═══ Dataset content

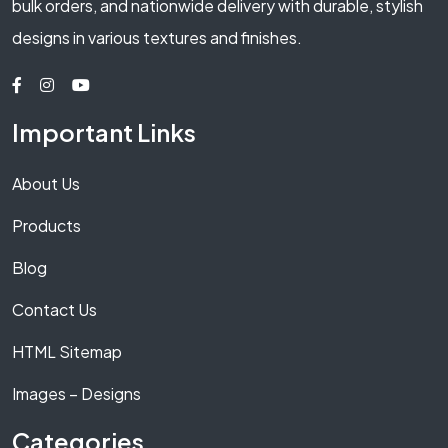
bulk orders, and nationwide delivery with durable, stylish
designs in various textures and finishes.
Important Links
About Us
Products
Blog
Contact Us
HTML Sitemap
Images – Designs
Categories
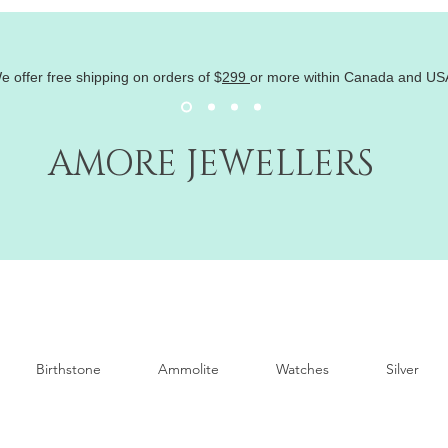
e offer free shipping on orders of
$
299
or more within Canada and US
AMORE JEWELLERS
Birthstone
Ammolite
Watches
Silver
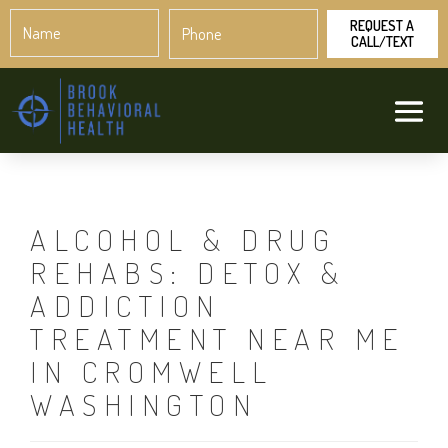
Name
Phone
*
*
ALCOHOL & DRUG
REHABS: DETOX &
ADDICTION
TREATMENT NEAR ME
IN CROMWELL
WASHINGTON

══════

Exercise goal
Output only the number of lines in the listing that contain the string "orders".

Exercise output
2